(Problem to work on): Transcribe the data exactly, stopping after the "chi è rivolto" line.

(Provided data):
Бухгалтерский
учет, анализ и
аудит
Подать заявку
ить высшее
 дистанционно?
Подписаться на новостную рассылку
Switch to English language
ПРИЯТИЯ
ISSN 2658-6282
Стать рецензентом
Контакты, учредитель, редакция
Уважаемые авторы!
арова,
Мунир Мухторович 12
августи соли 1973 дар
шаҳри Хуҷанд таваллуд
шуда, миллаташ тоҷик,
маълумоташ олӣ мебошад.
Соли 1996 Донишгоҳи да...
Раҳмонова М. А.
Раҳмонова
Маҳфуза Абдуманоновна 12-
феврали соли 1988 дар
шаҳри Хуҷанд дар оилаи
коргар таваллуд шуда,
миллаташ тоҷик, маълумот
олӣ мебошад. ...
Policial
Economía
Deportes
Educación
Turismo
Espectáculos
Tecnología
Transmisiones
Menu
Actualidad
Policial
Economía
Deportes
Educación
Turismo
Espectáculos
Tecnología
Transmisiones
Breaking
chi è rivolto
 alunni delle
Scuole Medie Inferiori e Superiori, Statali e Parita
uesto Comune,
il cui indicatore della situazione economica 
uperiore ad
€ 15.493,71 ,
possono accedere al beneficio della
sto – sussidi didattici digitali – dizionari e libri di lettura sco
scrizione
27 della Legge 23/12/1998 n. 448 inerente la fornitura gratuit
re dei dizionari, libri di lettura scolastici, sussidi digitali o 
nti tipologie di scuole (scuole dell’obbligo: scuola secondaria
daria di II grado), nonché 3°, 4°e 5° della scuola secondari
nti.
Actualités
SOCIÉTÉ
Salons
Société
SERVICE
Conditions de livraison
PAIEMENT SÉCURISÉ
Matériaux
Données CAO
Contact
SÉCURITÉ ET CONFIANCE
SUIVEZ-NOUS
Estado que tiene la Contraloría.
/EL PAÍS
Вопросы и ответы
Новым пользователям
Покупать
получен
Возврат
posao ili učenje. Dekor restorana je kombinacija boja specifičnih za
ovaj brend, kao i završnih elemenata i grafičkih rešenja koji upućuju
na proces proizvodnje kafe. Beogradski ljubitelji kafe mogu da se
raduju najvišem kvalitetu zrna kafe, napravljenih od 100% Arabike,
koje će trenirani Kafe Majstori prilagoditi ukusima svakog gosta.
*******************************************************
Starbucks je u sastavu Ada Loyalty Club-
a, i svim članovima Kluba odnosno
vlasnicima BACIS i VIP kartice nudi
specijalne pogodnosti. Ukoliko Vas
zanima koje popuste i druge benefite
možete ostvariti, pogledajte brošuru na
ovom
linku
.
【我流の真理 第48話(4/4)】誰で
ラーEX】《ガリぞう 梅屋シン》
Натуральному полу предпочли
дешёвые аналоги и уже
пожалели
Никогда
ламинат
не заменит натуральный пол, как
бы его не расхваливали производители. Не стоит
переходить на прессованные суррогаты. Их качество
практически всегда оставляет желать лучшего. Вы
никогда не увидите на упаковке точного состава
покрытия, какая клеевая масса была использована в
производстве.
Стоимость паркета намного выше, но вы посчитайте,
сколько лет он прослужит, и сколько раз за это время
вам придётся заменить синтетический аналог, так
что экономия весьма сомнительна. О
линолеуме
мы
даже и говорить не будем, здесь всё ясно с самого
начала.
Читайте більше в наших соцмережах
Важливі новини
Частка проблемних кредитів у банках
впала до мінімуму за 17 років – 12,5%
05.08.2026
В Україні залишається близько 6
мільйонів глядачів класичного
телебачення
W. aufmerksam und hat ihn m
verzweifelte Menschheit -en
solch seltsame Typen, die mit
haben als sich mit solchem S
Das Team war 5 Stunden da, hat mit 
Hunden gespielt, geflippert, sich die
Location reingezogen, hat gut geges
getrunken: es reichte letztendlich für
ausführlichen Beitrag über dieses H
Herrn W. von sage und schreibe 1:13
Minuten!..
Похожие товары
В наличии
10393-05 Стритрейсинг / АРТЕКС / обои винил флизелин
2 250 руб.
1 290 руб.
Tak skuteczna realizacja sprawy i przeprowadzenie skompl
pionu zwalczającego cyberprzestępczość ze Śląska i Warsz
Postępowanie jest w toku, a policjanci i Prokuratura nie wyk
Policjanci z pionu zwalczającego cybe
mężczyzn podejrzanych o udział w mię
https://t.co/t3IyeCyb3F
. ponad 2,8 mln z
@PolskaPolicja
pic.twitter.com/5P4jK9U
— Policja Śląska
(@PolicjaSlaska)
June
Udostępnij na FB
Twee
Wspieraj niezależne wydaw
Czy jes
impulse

(Answer box):
Бухгалтерский
учет, анализ и
аудит
Подать заявку
ить высшее
 дистанционно?
Подписаться на новостную рассылку
Switch to English language
ПРИЯТИЯ
ISSN 2658-6282
Стать рецензентом
Контакты, учредитель, редакция
Уважаемые авторы!
арова,
Мунир Мухторович 12
августи соли 1973 дар
шаҳри Хуҷанд таваллуд
шуда, миллаташ тоҷик,
маълумоташ олӣ мебошад.
Соли 1996 Донишгоҳи да...
Раҳмонова М. А.
Раҳмонова
Маҳфуза Абдуманоновна 12-
феврали соли 1988 дар
шаҳри Хуҷанд дар оилаи
коргар таваллуд шуда,
миллаташ тоҷик, маълумот
олӣ мебошад. ...
Policial
Economía
Deportes
Educación
Turismo
Espectáculos
Tecnología
Transmisiones
Menu
Actualidad
Policial
Economía
Deportes
Educación
Turismo
Espectáculos
Tecnología
Transmisiones
Breaking
chi è rivolto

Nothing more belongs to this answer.